W Tesco zawrzało. "Praca do 14:00 to hipokryzja"

Na plakatach w Tesco przy ul. Ozimskiej 72 w Opolu widnieje informacja o tym, że w Wigilię sklep otwarty jest do 14:00, w rzeczywistości, jak twierdzą pracownicy, niektórzy wyjdą z pracy dopiero około 22:00

W Tesco zawrzało. "Praca do 14:00 to hipokryzja"
Źródło zdjęć: © PAP/EPA

*Na plakatach w Tesco przy ul. Ozimskiej 72 w Opolu widnieje informacja o tym, że w Wigilię sklep otwarty jest do godziny 14:00, w rzeczywistości, jak twierdzą pracownicy, niektórzy wyjdą z pracy dopiero około 22:00. *

- Te plakaty to zwykła hipokryzja - skarżą się pracownicy. - Wiemy, kto i ile czasu będzie pracował. Przecież po wyjściu klientów trzeba rozliczyć utarg, posprzątać halę, zrobić zwroty, bo sklep nie będzie czynny przez kolejne dwa dni – skomentował na łamach „Gazety Wyborczej” jeden z pracowników Tesco.

Pracownicy twierdzą ponadto, że dostali informację od swoich szefów, że najwcześniej wyjdą do domu przed godz. 18:00, niektórzy będą musieli pracować do godz. 20:00, a kierownicy zmiany nawet do 22:00.
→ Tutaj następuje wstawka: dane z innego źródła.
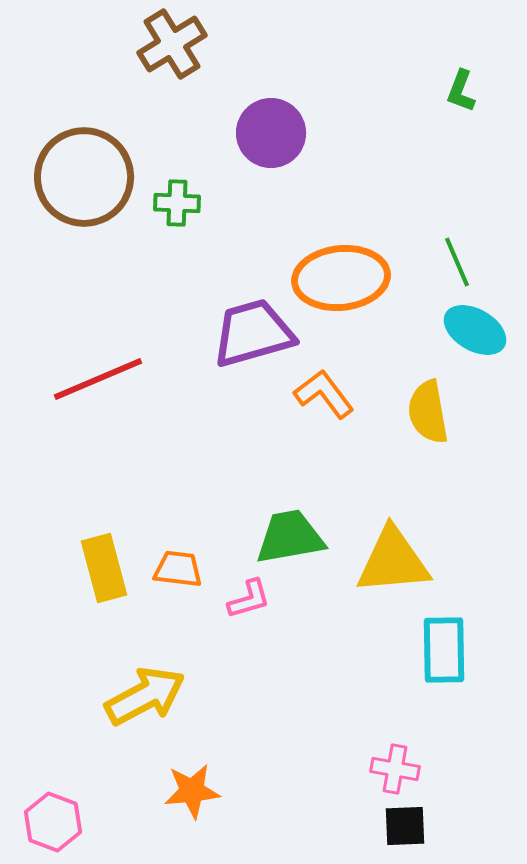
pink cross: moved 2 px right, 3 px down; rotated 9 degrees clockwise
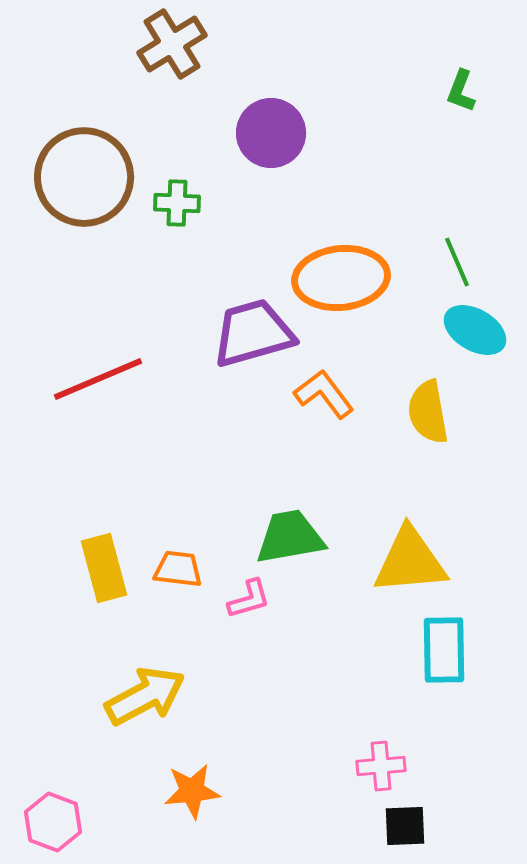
yellow triangle: moved 17 px right
pink cross: moved 14 px left, 3 px up; rotated 15 degrees counterclockwise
Jednak Michał Sikora, kierownik ds. komunikacji zewnętrznej działu korporacyjnego Tesco, powiedział w komentarzu udzielonym „Gazecie Wyborczej”, że wyjście z pracy nie powinno pracownikom Tesco zająć dłużej niż godzinę. Stwierdził również, że w Wigilię pracuje nie więcej niż ok. 15 proc. zatrudnionych.

Przypomnijmy tylko, że o skrócenie godzin pracy przez pracodawców w Wigilię od lat apelują największe polskie związki zawodowe. Postulaty związków docierają do przedstawicieli branży handlowej, które 24 grudnia skracają godziny pracy. Oprócz Tesco, pracę skraca na przykład Biedronka, w której będzie można zrobić zakupy od godz. 7:00 do 14:00. Do godziny 15:00 będą w Wigilię czynne sklepy sieci Carrefour. Ponadto, jak informuje biuro prasowe firmy, w przypadku sklepów franczyzowych Carrefour Express, decyzje odnośnie godzin otwarcia w okresie świąteczno-noworocznych podejmą bezpośrednio ich właściciele.